From: Charles Lindsey (chl@clw.cs.man.ac.uk)
Date: Mon Oct 04 1999 - 06:44:19 CDT
In <ylu2o9nlvt.fsf@windlord.stanford.edu> Russ Allbery <rra@stanford.edu> writes:
>Ralph Babel <rbabel@babylon.pfm-mainz.de> writes:
>> Charles Lindsey wrote:
>>> if "FOO", "Foo" and "foo" are actually different UUCP names in the
>>> world maps, and the sites in question choose to use them in Path
>>> headers, then propagation may suffer.
>> => clearly a "SHOULD NOT" according to RFC 2119.
>I wouldn't object to changing that to a SHOULD NOT for UUCP names and a
>MUST NOT for everything else.
Actually, this is an unenforceable restriction. If some site decides its
Path-entry is "Foo" (that being its UUCP address) and some other site, in
a different continent, decides to use "FOO" for the same reason, then it
is most unlikely that the one knows about the other. So it is unreasonable
to specify that one of them (whichever it is) MUST NOT use that name. So I
would suggest we reduce it to SHOULD NOT in all cases.

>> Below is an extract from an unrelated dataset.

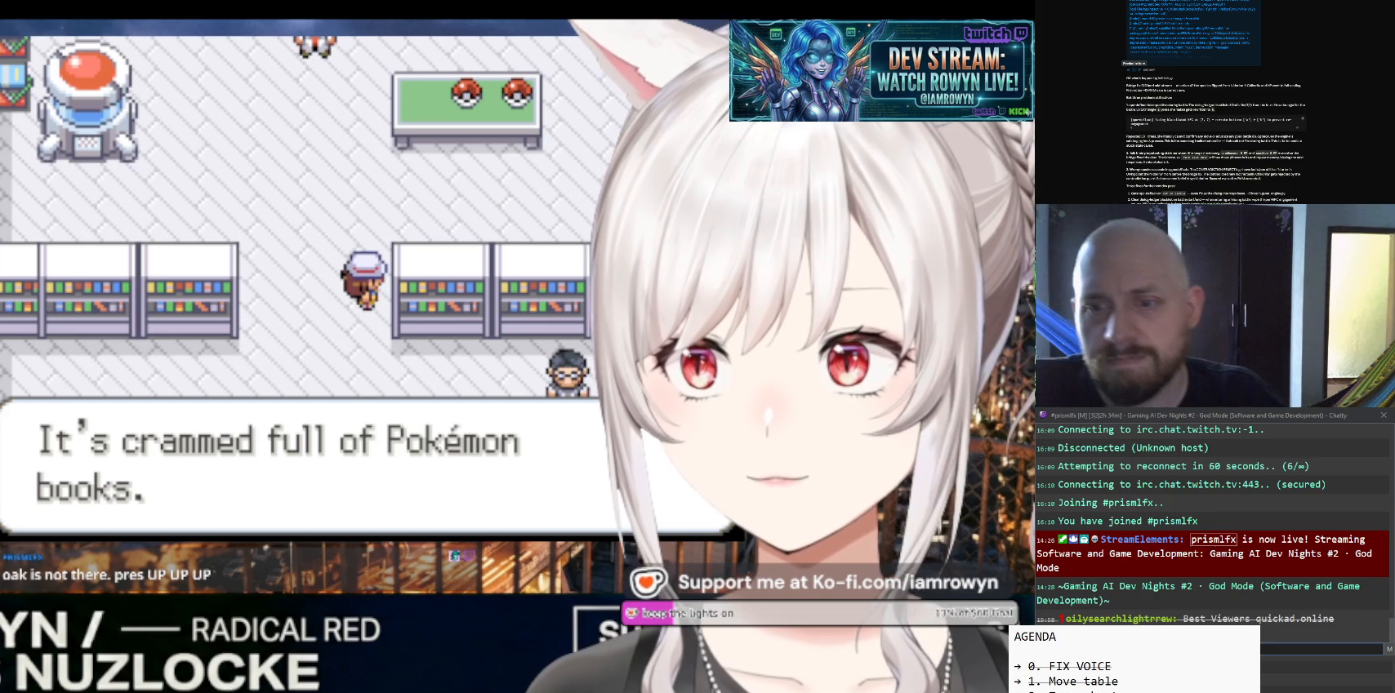
{"buttons": ["A"], "events": []}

The result will be that if that situation does arise, then articles that
have passed through Foo may be rejected at FOO (if Foo's software is case
insensitive). So FOO will miss some articles, though the flooding
algorithm will ensure that the problem does not affect other sites escept
maybe some of FOO's closest neighbours.
The only other thing we could do is to declare that path-entries are
always case-insensitive (but that might break other things). But my
opinion is that the problem just has to be lived with - though I would
recommend demoting to SHOULD NOT for the reasons stated.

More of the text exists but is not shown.